# Exercise objective
Return all of the lines below exactly as they are.

# Extracted data entries

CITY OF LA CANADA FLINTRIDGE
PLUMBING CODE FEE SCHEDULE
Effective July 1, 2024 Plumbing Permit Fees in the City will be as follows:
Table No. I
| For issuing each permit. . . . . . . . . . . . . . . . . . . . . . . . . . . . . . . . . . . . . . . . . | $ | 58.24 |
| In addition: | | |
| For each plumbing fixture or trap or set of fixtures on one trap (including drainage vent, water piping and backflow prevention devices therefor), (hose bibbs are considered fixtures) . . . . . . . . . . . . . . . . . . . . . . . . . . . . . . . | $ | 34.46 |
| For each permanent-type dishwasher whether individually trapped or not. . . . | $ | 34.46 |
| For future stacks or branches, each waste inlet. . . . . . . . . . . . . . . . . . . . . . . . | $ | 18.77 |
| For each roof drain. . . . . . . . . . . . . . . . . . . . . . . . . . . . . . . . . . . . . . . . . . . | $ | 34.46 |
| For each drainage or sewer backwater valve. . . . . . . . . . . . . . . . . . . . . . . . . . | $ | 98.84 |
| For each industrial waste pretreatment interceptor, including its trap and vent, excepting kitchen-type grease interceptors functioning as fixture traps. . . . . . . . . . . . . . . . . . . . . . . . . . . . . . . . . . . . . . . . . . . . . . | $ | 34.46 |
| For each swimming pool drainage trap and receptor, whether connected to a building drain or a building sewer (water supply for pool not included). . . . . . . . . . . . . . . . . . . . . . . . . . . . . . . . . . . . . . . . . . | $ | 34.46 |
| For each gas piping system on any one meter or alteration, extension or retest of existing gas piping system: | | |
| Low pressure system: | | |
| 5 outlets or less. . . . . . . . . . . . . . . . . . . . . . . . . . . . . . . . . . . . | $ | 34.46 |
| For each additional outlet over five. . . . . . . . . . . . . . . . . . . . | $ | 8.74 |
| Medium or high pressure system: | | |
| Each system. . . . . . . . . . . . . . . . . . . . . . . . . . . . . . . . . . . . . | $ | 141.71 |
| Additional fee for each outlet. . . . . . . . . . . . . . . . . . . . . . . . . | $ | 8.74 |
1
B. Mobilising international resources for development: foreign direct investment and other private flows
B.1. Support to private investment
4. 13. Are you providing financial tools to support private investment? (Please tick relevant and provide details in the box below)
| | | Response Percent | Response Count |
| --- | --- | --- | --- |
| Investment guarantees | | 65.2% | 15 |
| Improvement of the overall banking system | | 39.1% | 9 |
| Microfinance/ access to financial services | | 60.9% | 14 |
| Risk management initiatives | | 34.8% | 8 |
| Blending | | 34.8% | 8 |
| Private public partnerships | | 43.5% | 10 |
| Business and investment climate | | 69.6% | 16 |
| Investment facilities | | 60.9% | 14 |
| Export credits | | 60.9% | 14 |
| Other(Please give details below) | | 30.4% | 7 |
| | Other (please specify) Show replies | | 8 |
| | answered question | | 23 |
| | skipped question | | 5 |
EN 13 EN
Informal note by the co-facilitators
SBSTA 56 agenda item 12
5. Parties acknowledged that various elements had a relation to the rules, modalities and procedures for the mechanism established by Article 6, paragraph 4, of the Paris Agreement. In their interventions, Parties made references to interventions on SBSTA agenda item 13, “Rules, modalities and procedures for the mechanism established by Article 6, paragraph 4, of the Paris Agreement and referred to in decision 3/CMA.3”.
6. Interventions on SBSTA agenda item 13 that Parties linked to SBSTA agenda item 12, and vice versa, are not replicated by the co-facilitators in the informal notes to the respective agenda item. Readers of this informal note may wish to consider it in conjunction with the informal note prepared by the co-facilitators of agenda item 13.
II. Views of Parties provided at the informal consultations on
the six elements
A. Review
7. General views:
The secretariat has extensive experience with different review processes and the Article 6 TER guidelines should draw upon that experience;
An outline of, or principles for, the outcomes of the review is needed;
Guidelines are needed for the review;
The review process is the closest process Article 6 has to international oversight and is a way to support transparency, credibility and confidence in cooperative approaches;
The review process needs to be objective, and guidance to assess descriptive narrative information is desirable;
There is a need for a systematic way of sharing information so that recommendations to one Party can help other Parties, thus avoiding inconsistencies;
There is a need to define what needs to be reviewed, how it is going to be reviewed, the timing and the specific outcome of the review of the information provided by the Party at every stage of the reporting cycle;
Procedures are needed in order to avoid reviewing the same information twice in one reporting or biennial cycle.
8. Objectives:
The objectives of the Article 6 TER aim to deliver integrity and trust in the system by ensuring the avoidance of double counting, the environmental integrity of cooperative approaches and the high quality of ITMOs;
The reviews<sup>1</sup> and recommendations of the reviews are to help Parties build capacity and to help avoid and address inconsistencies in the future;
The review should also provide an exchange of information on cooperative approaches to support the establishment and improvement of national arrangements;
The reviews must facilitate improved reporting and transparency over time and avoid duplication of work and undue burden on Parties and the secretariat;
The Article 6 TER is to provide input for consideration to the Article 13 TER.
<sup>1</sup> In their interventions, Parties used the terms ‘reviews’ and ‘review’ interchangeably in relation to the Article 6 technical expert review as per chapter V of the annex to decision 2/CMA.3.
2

# Solution to this task
CITY OF LA CANADA FLINTRIDGE
PLUMBING CODE FEE SCHEDULE
Effective July 1, 2024 Plumbing Permit Fees in the City will be as follows:
Table No. I
| For issuing each permit. . . . . . . . . . . . . . . . . . . . . . . . . . . . . . . . . . . . . . . . . | $ | 58.24 |
| In addition: | | |
| For each plumbing fixture or trap or set of fixtures on one trap (including drainage vent, water piping and backflow prevention devices therefor), (hose bibbs are considered fixtures) . . . . . . . . . . . . . . . . . . . . . . . . . . . . . . . | $ | 34.46 |
| For each permanent-type dishwasher whether individually trapped or not. . . . | $ | 34.46 |
| For future stacks or branches, each waste inlet. . . . . . . . . . . . . . . . . . . . . . . . | $ | 18.77 |
| For each roof drain. . . . . . . . . . . . . . . . . . . . . . . . . . . . . . . . . . . . . . . . . . . | $ | 34.46 |
| For each drainage or sewer backwater valve. . . . . . . . . . . . . . . . . . . . . . . . . . | $ | 98.84 |
| For each industrial waste pretreatment interceptor, including its trap and vent, excepting kitchen-type grease interceptors functioning as fixture traps. . . . . . . . . . . . . . . . . . . . . . . . . . . . . . . . . . . . . . . . . . . . . . | $ | 34.46 |
| For each swimming pool drainage trap and receptor, whether connected to a building drain or a building sewer (water supply for pool not included). . . . . . . . . . . . . . . . . . . . . . . . . . . . . . . . . . . . . . . . . . | $ | 34.46 |
| For each gas piping system on any one meter or alteration, extension or retest of existing gas piping system: | | |
| Low pressure system: | | |
| 5 outlets or less. . . . . . . . . . . . . . . . . . . . . . . . . . . . . . . . . . . . | $ | 34.46 |
| For each additional outlet over five. . . . . . . . . . . . . . . . . . . . | $ | 8.74 |
| Medium or high pressure system: | | |
| Each system. . . . . . . . . . . . . . . . . . . . . . . . . . . . . . . . . . . . . | $ | 141.71 |
| Additional fee for each outlet. . . . . . . . . . . . . . . . . . . . . . . . . | $ | 8.74 |
1
B. Mobilising international resources for development: foreign direct investment and other private flows
B.1. Support to private investment
4. 13. Are you providing financial tools to support private investment? (Please tick relevant and provide details in the box below)
| | | Response Percent | Response Count |
| --- | --- | --- | --- |
| Investment guarantees | | 65.2% | 15 |
| Improvement of the overall banking system | | 39.1% | 9 |
| Microfinance/ access to financial services | | 60.9% | 14 |
| Risk management initiatives | | 34.8% | 8 |
| Blending | | 34.8% | 8 |
| Private public partnerships | | 43.5% | 10 |
| Business and investment climate | | 69.6% | 16 |
| Investment facilities | | 60.9% | 14 |
| Export credits | | 60.9% | 14 |
| Other(Please give details below) | | 30.4% | 7 |
| | Other (please specify) Show replies | | 8 |
| | answered question | | 23 |
| | skipped question | | 5 |
EN 13 EN
Informal note by the co-facilitators
SBSTA 56 agenda item 12
5. Parties acknowledged that various elements had a relation to the rules, modalities and procedures for the mechanism established by Article 6, paragraph 4, of the Paris Agreement. In their interventions, Parties made references to interventions on SBSTA agenda item 13, “Rules, modalities and procedures for the mechanism established by Article 6, paragraph 4, of the Paris Agreement and referred to in decision 3/CMA.3”.
6. Interventions on SBSTA agenda item 13 that Parties linked to SBSTA agenda item 12, and vice versa, are not replicated by the co-facilitators in the informal notes to the respective agenda item. Readers of this informal note may wish to consider it in conjunction with the informal note prepared by the co-facilitators of agenda item 13.
II. Views of Parties provided at the informal consultations on
the six elements
A. Review
7. General views:
The secretariat has extensive experience with different review processes and the Article 6 TER guidelines should draw upon that experience;
An outline of, or principles for, the outcomes of the review is needed;
Guidelines are needed for the review;
The review process is the closest process Article 6 has to international oversight and is a way to support transparency, credibility and confidence in cooperative approaches;
The review process needs to be objective, and guidance to assess descriptive narrative information is desirable;
There is a need for a systematic way of sharing information so that recommendations to one Party can help other Parties, thus avoiding inconsistencies;
There is a need to define what needs to be reviewed, how it is going to be reviewed, the timing and the specific outcome of the review of the information provided by the Party at every stage of the reporting cycle;
Procedures are needed in order to avoid reviewing the same information twice in one reporting or biennial cycle.
8. Objectives:
The objectives of the Article 6 TER aim to deliver integrity and trust in the system by ensuring the avoidance of double counting, the environmental integrity of cooperative approaches and the high quality of ITMOs;
The reviews<sup>1</sup> and recommendations of the reviews are to help Parties build capacity and to help avoid and address inconsistencies in the future;
The review should also provide an exchange of information on cooperative approaches to support the establishment and improvement of national arrangements;
The reviews must facilitate improved reporting and transparency over time and avoid duplication of work and undue burden on Parties and the secretariat;
The Article 6 TER is to provide input for consideration to the Article 13 TER.
<sup>1</sup> In their interventions, Parties used the terms ‘reviews’ and ‘review’ interchangeably in relation to the Article 6 technical expert review as per chapter V of the annex to decision 2/CMA.3.
2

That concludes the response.